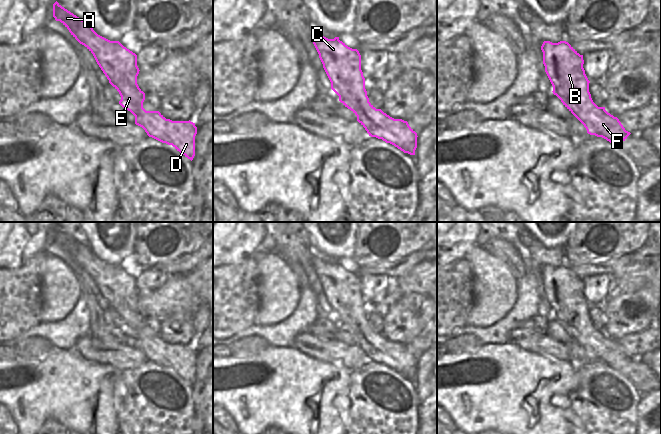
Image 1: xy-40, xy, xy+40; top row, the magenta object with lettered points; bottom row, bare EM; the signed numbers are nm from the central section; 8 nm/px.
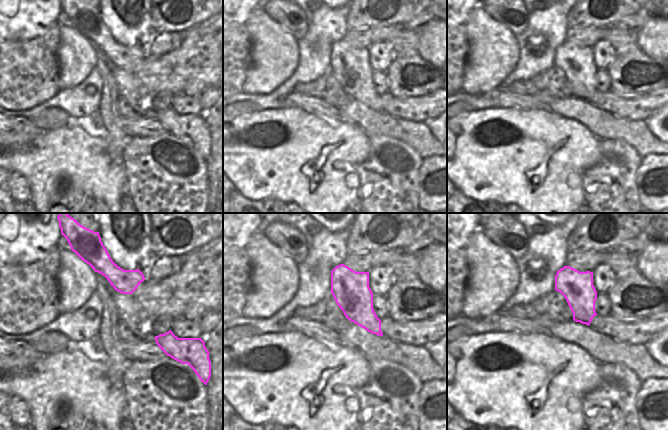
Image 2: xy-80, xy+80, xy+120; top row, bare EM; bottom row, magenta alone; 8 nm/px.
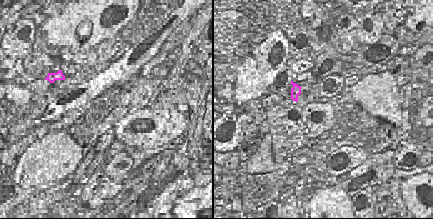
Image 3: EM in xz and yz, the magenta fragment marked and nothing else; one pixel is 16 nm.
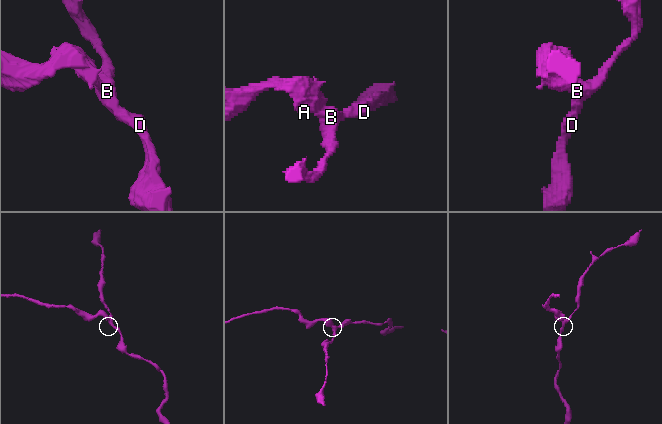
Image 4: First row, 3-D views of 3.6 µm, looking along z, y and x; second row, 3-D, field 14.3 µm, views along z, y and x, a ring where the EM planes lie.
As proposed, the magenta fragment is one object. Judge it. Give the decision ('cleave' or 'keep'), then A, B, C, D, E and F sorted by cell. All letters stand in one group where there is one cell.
keep; groups A B C D E F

◆ Your instructions: Repeat each of the records exactly as written, except for the pictures, which are to be left out.

◆ Your solution:
Image 1: xy-40, xy, xy+40; top row, the magenta object with lettered points; bottom row, bare EM; the signed numbers are nm from the central section; 8 nm/px.
Image 2: xy-80, xy+80, xy+120; top row, bare EM; bottom row, magenta alone; 8 nm/px.
Image 3: EM in xz and yz, the magenta fragment marked and nothing else; one pixel is 16 nm.
Image 4: First row, 3-D views of 3.6 µm, looking along z, y and x; second row, 3-D, field 14.3 µm, views along z, y and x, a ring where the EM planes lie.
As proposed, the magenta fragment is one object. Judge it. Give the decision ('cleave' or 'keep'), then A, B, C, D, E and F sorted by cell. All letters stand in one group where there is one cell.
keep; groups A B C D E F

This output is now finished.